Anne Austen, PhD, a post-doctoral researcher in Stanford's history department, recently conducted the first detailed study of human remains at what is now called Deir el-Medina, an ancient town outside of the Valley of the Kings in Egypt. She found that these Egyptians likely had state-sponsored health care with "modern" benefits like paid sick days and clinics. They also felt a strong pressure to do grueling work, yet took care of their disabled and infirm.
Austen works in the relatively new field of osteo-archaeology, which enables researchers to deduce details about people's daily lives from their skeletal remains. Archaeologists have always been interested in how remains are positioned relative to the rest of the site, but Austen tested the bones themselves to determine what diseases the people were experiencing, and then contextualized that information within the copious written records from Deir el-Medina in its heyday, when it was a bustling village of workers building the pyramids.
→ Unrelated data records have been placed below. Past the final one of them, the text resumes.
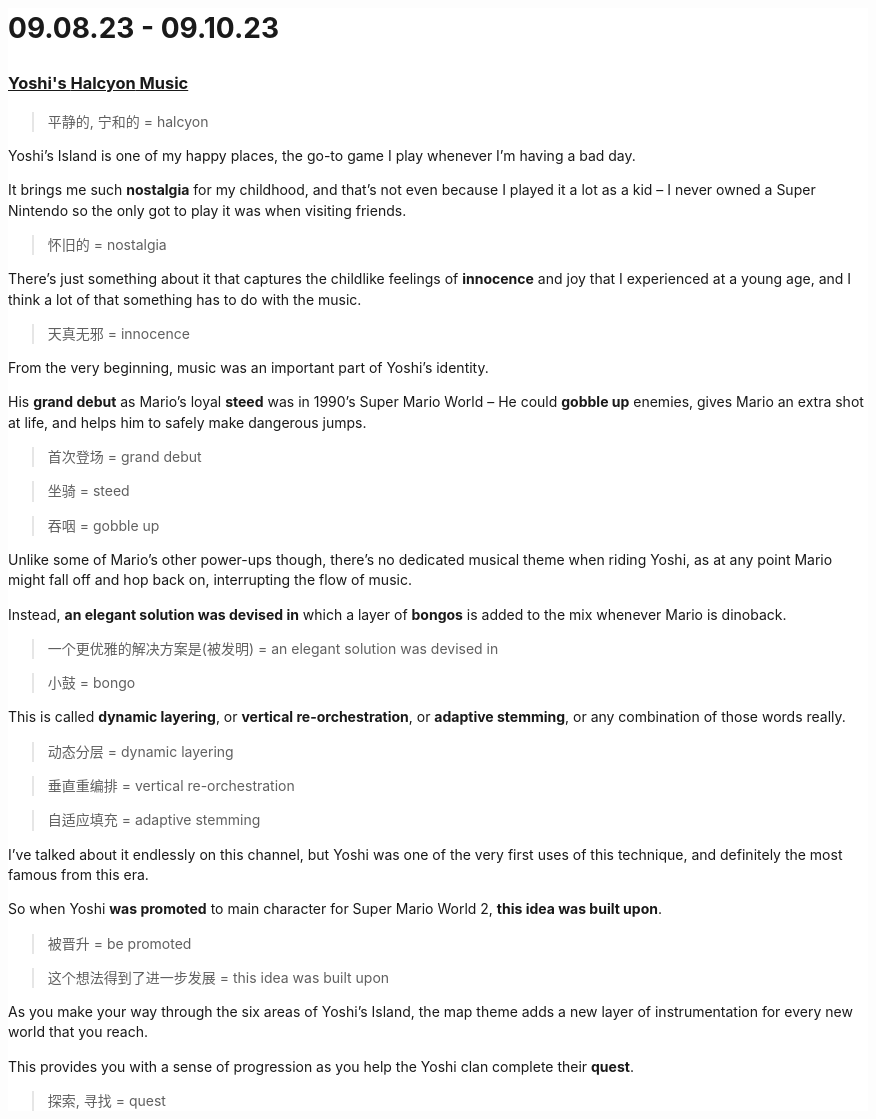 # 09.08.23 - 09.10.23
### [Yoshi's **Halcyon** Music](https://www.youtube.com/watch?v=JzSfTECTfIQ&t=605s)
>平静的, 宁和的 = halcyon

Yoshi’s Island is one of my happy places, the go-to game I play whenever I’m having a bad day.

It brings me such **nostalgia** for my childhood, and that’s not even because I played it a lot as a kid – I never owned a Super Nintendo so the only got to play it was when visiting friends.
>怀旧的 = nostalgia

There’s just something about it that captures the childlike feelings of **innocence** and joy that I experienced at a young age, and I think a lot of that something has to do with the music.
>天真无邪 = innocence

From the very beginning, music was an important part of Yoshi’s identity.

His **grand debut** as Mario’s loyal **steed** was in 1990’s Super Mario World – He could **gobble up** enemies, gives Mario an extra shot at life, and helps him to safely make dangerous jumps.
>首次登场 = grand debut

>坐骑 = steed

>吞咽 = gobble up

Unlike some of Mario’s other power-ups though, there’s no dedicated musical theme when riding Yoshi, as at any point Mario might fall off and hop back on, interrupting the flow of music.

Instead, **an elegant solution was devised in** which a layer of **bongos** is added to the mix whenever Mario is dinoback.
>一个更优雅的解决方案是(被发明) = an elegant solution was devised in 

>小鼓 = bongo

This is called **dynamic layering**, or **vertical re-orchestration**, or **adaptive stemming**, or any combination of those words really.
>动态分层 = dynamic layering

>垂直重编排 = vertical re-orchestration

>自适应填充 = adaptive stemming

I’ve talked about it endlessly on this channel, but Yoshi was one of the very first uses of this technique, and definitely the most famous from this era.

So when Yoshi **was promoted** to main character for Super Mario World 2, **this idea was built upon**.
>被晋升 = be promoted

>这个想法得到了进一步发展 = this idea was built upon

As you make your way through the six areas of Yoshi’s Island, the map theme adds a new layer of instrumentation for every new world that you reach.

This provides you with a sense of progression as you help the Yoshi clan complete their **quest**.
>探索, 寻找 = quest
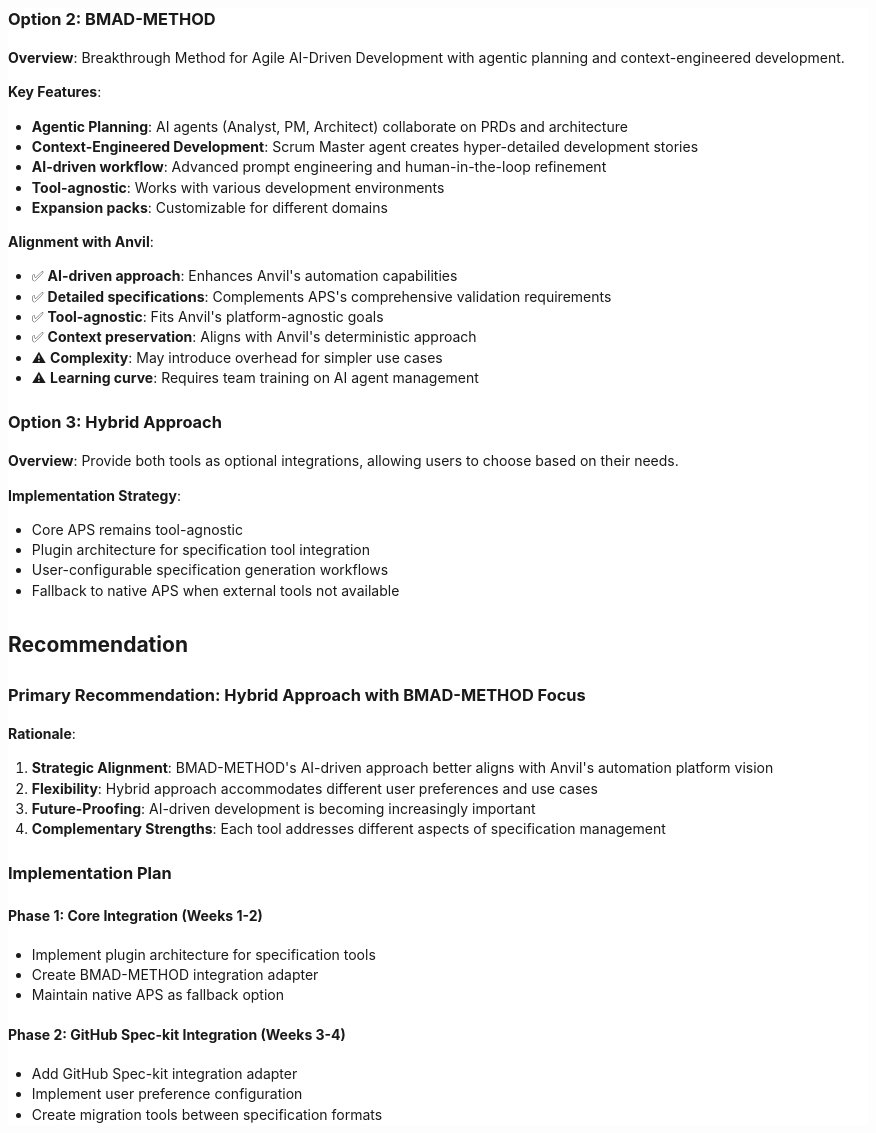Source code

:### Option 2: BMAD-METHOD

**Overview**: Breakthrough Method for Agile AI-Driven Development with agentic planning and context-engineered development.

**Key Features**:
- **Agentic Planning**: AI agents (Analyst, PM, Architect) collaborate on PRDs and architecture
- **Context-Engineered Development**: Scrum Master agent creates hyper-detailed development stories
- **AI-driven workflow**: Advanced prompt engineering and human-in-the-loop refinement
- **Tool-agnostic**: Works with various development environments
- **Expansion packs**: Customizable for different domains

**Alignment with Anvil**:
- ✅ **AI-driven approach**: Enhances Anvil's automation capabilities
- ✅ **Detailed specifications**: Complements APS's comprehensive validation requirements
- ✅ **Tool-agnostic**: Fits Anvil's platform-agnostic goals
- ✅ **Context preservation**: Aligns with Anvil's deterministic approach
- ⚠️ **Complexity**: May introduce overhead for simpler use cases
- ⚠️ **Learning curve**: Requires team training on AI agent management

### Option 3: Hybrid Approach

**Overview**: Provide both tools as optional integrations, allowing users to choose based on their needs.

**Implementation Strategy**:
- Core APS remains tool-agnostic
- Plugin architecture for specification tool integration
- User-configurable specification generation workflows
- Fallback to native APS when external tools not available

## Recommendation

### Primary Recommendation: Hybrid Approach with BMAD-METHOD Focus

**Rationale**:

1. **Strategic Alignment**: BMAD-METHOD's AI-driven approach better aligns with Anvil's automation platform vision
2. **Flexibility**: Hybrid approach accommodates different user preferences and use cases
3. **Future-Proofing**: AI-driven development is becoming increasingly important
4. **Complementary Strengths**: Each tool addresses different aspects of specification management

### Implementation Plan

#### Phase 1: Core Integration (Weeks 1-2)
- Implement plugin architecture for specification tools
- Create BMAD-METHOD integration adapter
- Maintain native APS as fallback option

#### Phase 2: GitHub Spec-kit Integration (Weeks 3-4)
- Add GitHub Spec-kit integration adapter
- Implement user preference configuration
- Create migration tools between specification formats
She has added a new dimension to the picture of ancient medicine and care already gleaned from this uncommonly literate group's receipts, personal letters, bills, prayers, and lawsuits, found on shards of clay or scraps of papyrus.
During her current tenure in the Andrew W. Mellon Fellowship of Scholars in the Humanities, she is continuing the PhD research she conducted in 2012 while at UCLA. In a Stanford News piece, she commented, "The more I learn about Egypt, the more similar I think ancient Egyptian society is to modern American society. Things we consider creations of the modern condition, such as health care and labor strikes, are also visible so far in the past."
Austin thinks that research about Egyptians is particularly compelling for thinking about today's questions of wellness and social responsibility because they thought of health and disease in ways surprisingly similar to our own. In contrast to the Greeks, who, as Austin points out in the article, thought of disease as an imbalance of the body's four fluid humors, Egyptians thought of disease as a contamination, a foreign substance that must be purged. This is essentially analogous to modern germ theory. Furthermore, they negotiated the question that underlies much current American discussion about healthcare: Who is responsible for whose health, and why? Austen explains:
At Deir el-Medina, we see two health care networks happening. There's a professional, state-subsidized network so the state can get what it wants – a nice tomb for the king. Parallel to this, there's a private network of families and friends. And this network has pressure to take care of its members, for fear of public shaming, such as being divorced for neglect or even disinherited.